The paper proposes FC-ODT, a novel method that enhances oblique decision trees by enabling feature transformation transmission, improving learning efficiency and generalization.

Findings

FC-ODT outperforms state-of-the-art decision trees at limited depths.

Theoretically, FC-ODT has a faster consistency rate with respect to tree depth.

Experiments confirm improved performance of FC-ODT on various datasets.

Abstract

Oblique Decision Tree (ODT) separates the feature space by linear projections, as opposed to the conventional Decision Tree (DT) that forces axis-parallel splits. ODT has been proven to have a stronger representation ability than DT, as it provides a way to create shallower tree structures while still approximating complex decision boundaries. However, its learning efficiency is still insufficient, since the linear projections cannot be transmitted to the child nodes, resulting in a waste of model parameters.
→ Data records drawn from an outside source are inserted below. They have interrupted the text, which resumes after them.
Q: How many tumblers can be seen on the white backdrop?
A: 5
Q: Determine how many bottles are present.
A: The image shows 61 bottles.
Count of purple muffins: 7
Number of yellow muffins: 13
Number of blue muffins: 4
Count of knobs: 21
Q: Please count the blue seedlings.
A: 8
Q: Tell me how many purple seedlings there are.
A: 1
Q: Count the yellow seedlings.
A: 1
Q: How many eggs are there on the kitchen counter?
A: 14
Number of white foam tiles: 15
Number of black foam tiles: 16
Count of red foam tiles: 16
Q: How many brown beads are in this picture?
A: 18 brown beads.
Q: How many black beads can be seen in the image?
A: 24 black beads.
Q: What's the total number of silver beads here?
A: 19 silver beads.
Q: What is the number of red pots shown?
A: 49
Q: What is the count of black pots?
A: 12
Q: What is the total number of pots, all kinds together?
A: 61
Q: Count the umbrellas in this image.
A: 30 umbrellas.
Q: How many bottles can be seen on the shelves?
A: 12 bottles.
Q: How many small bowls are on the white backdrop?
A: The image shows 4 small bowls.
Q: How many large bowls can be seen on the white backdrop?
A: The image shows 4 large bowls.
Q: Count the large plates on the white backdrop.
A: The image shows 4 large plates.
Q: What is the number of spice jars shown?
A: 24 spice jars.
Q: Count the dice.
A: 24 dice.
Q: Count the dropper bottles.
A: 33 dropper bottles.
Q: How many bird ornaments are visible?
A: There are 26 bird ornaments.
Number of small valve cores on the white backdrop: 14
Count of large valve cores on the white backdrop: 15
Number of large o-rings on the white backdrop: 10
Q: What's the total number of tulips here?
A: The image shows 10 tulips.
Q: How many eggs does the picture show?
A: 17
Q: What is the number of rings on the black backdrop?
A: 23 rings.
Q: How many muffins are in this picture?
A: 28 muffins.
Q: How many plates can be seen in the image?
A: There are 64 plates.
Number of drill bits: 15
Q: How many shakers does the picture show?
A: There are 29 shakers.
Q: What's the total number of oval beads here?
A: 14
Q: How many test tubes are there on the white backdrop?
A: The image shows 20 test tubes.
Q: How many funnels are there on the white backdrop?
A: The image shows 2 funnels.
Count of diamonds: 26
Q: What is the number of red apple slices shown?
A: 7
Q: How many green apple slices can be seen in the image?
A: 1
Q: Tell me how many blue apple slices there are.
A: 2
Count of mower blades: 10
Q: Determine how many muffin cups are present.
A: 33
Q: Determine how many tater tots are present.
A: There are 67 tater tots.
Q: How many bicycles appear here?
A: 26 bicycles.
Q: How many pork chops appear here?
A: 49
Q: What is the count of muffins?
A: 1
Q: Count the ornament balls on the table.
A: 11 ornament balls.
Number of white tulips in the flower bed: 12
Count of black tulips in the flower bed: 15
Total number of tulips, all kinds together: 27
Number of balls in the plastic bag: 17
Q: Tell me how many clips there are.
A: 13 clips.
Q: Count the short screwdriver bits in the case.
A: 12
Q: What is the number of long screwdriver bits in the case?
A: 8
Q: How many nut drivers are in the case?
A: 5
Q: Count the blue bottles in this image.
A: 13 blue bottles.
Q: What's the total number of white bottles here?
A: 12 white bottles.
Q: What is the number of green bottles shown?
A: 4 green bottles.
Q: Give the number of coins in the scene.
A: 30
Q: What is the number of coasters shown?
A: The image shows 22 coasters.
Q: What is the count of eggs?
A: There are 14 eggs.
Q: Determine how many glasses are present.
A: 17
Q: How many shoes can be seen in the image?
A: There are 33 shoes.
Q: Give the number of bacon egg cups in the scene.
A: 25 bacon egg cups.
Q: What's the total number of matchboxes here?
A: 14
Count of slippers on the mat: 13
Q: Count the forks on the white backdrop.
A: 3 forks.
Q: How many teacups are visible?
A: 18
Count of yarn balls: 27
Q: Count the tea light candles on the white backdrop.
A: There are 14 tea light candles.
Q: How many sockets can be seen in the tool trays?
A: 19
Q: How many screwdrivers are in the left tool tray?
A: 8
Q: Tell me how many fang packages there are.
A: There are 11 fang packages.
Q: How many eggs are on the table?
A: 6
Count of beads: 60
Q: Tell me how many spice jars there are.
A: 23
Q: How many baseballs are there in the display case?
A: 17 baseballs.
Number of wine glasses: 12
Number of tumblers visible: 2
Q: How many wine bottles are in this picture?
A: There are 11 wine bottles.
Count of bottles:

In this work, we propose an enhanced ODT method with Feature Concatenation (\texttt{FC-ODT}), which enables in-model feature transformation to transmit the projections along the decision paths. Theoretically, we prove that our method enjoys a faster consistency rate w.r.t. the tree depth, indicating that our method possesses a significant advantage in generalization performance, especially for shallow trees. Experiments show that \texttt{FC-ODT} can outperform the other state-of-the-art decision trees with a limited tree depth.